**READING TEXT**
-- begin --
Matt has wrestled with the fallout of his Daredeviling throughout the show’s run and, at times, it’s been tiresome. But seeing him do so in such a profound state of reflection, questioning his life and God while coming to grips with his violent nature, just rings more genuine. A guy who dresses up in a costume at night to punch criminals should have a couple of screws loose, and this season doesn’t shy away from painting our hero as the somewhat crazed, self-centered jerk that he is. He’s vulnerable in mind as in body, which also helps up the ante of the action, of which there is plenty. Season 3’s go-for-broke tracking-shot action sequence mostly lives up to its predecessors.

Matt’s counterweight this season is once again Wilson Fisk (Vincent D’Onofrio), arguably the top villain ever produced by the MCU. D’Onofrio elevates every scene he’s in—there’s something dangerously alluring about his character. His gruff bark of a voice is powerful without ever becoming grating, his stature is imposing and befits a comics character who goes by the name of Kingpin. His Machiavellian plotting and jockeying is a delight to watch unfold; everyone loves a mastermind who is always the smartest person in the room. Just as Matt is driven by both his most glaring flaw and greatest strength, so too is Fisk. His sense of superiority outclasses even the most smug of college professors. He’s not alone this year, either—many of the first six episodes are dedicated to his gentle recruitment of a character comics fans will recognize (someone who is a worthy physical foil for Daredevil). Together, these adversaries represent a clear and present danger—no extraneous world-building and no over-the-top ridiculousness. We see what they want to do, and witness our hero trying to stop them. The action flies at you like one of Daredevil’s more super-powered comrades.
-- end --
**STATED GOAL 1**
According to the Daredevil review, who plays Wilson Fisk?

**DATA TO PROCESS**
-- begin --
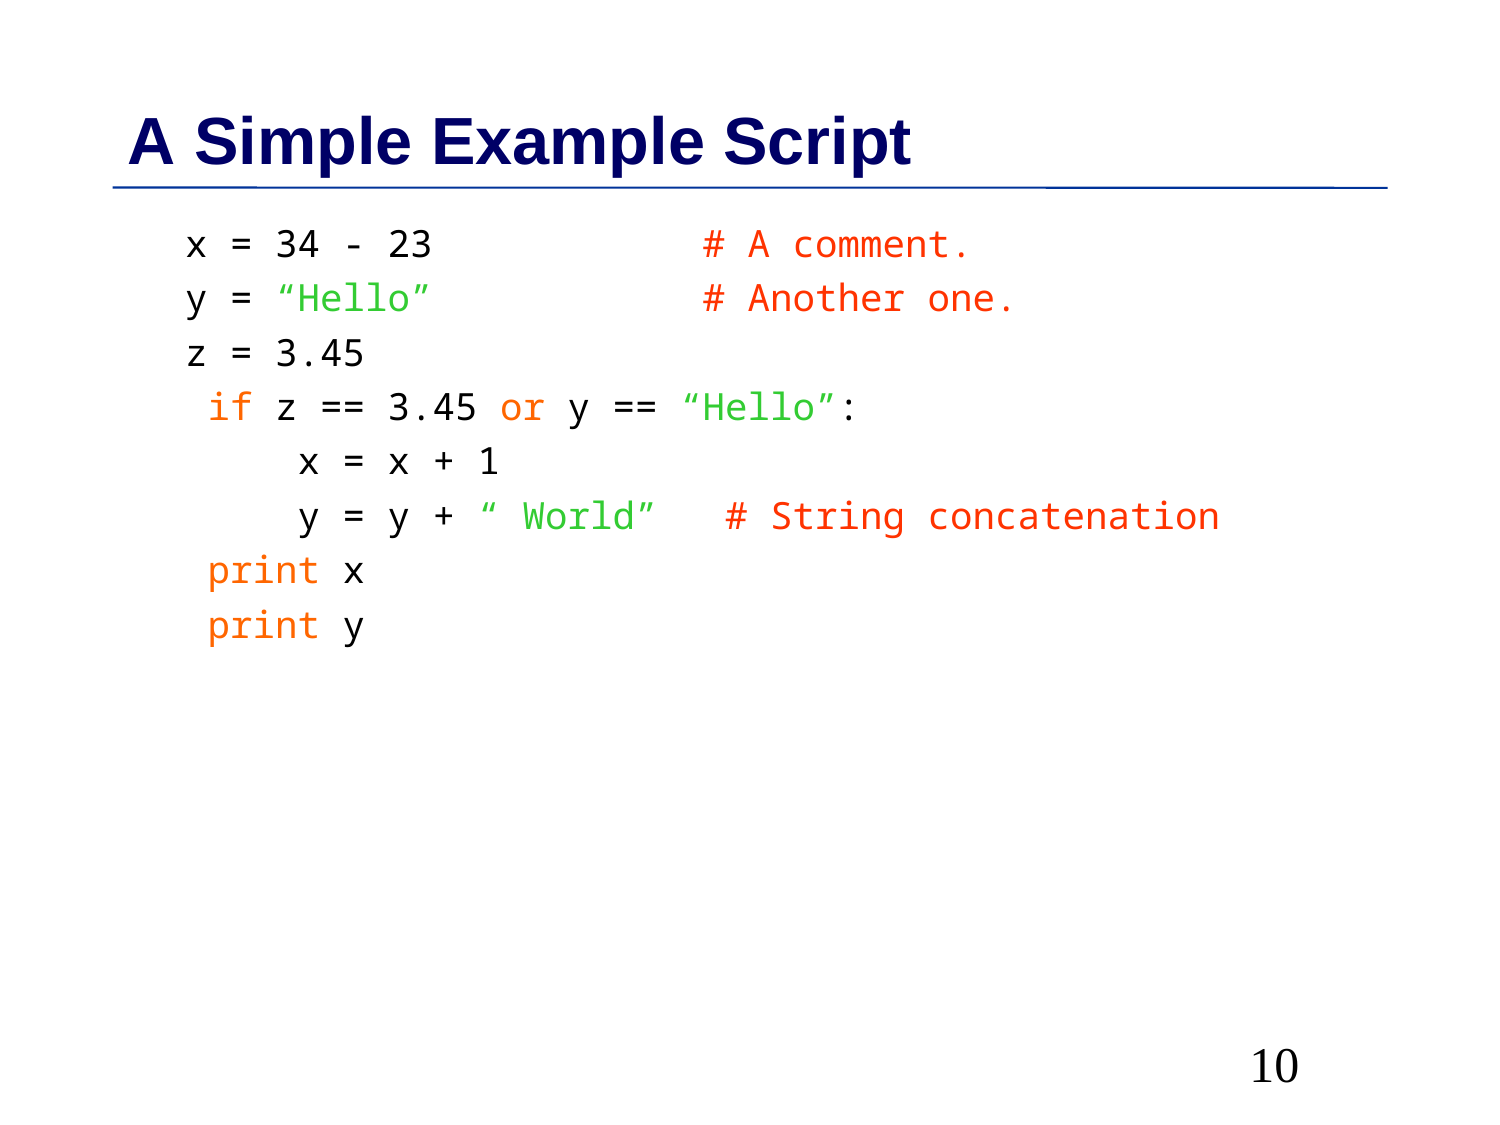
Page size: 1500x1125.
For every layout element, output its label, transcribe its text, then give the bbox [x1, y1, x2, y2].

title A Simple Example Script [112, 89, 1388, 185]
text_box <number> [1074, 994, 1387, 1125]
list x = 34 - 23 # A comment. y = “Hello” # Another one. z = 3.45 if z == 3.45 or y == “Hello”: x = x + 1 y = y + “ World” # String concatenation print x print y [112, 212, 1388, 654]
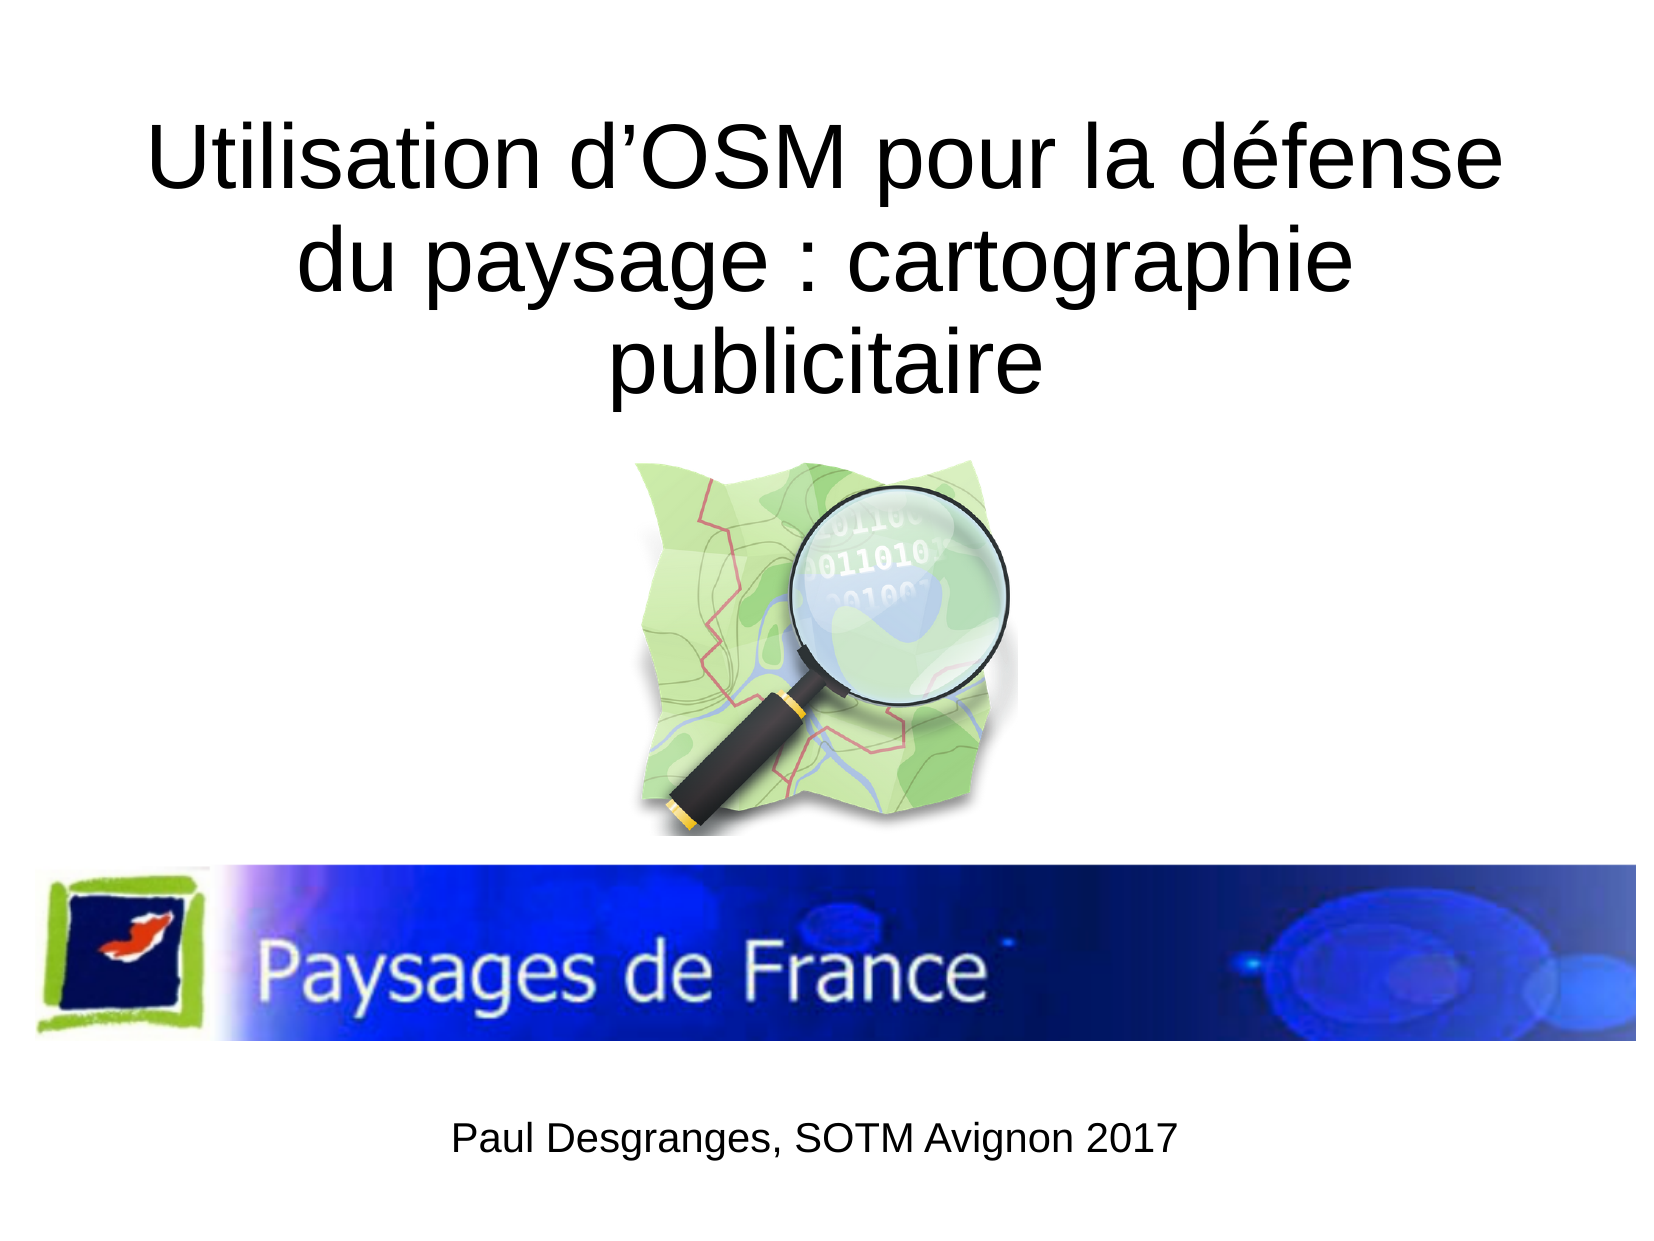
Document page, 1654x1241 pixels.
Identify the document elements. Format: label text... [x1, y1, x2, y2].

title Paul Desgranges, SOTM Avignon 2017 [70, 1102, 1559, 1174]
picture [35, 862, 1636, 1041]
picture [626, 455, 1018, 836]
title Utilisation d’OSM pour la défense du paysage : cartographie publicitaire [82, 105, 1571, 414]
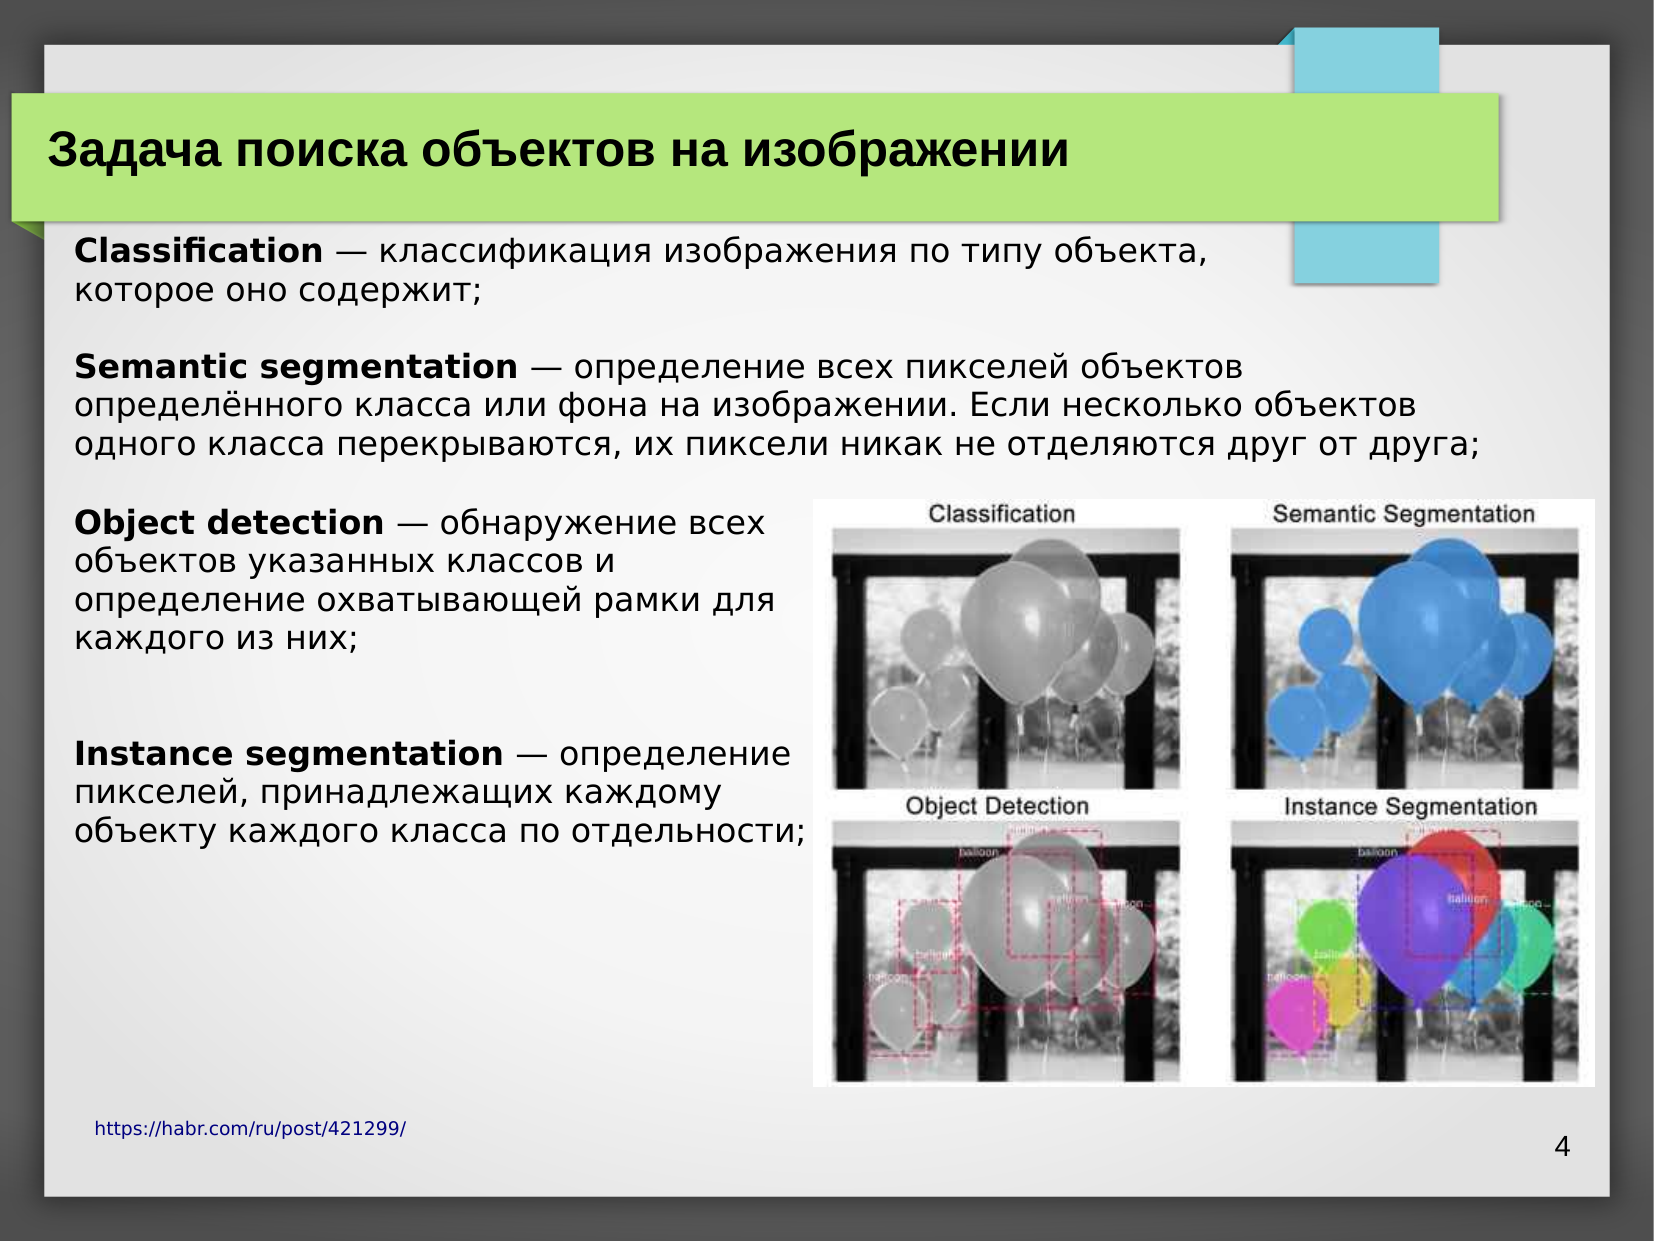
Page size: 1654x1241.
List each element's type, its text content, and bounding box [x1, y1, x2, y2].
-- end --
**STATED GOAL 2**
Recast the part of the entries that opens with the line containing "Page size: 1654x1241." and runs through the last line of the entries as a Markdown table with the columns Row and Line, skipping blank lines.

**WRITTEN ANSWER 1**
Vincent D’Onofrio

**WRITTEN ANSWER 2**
| Row | Line |
|---|---|
| 1 | Page size: 1654x1241. |
| 2 | List each element's type, its text content, and bounding box [x1, y1, x2, y2]. |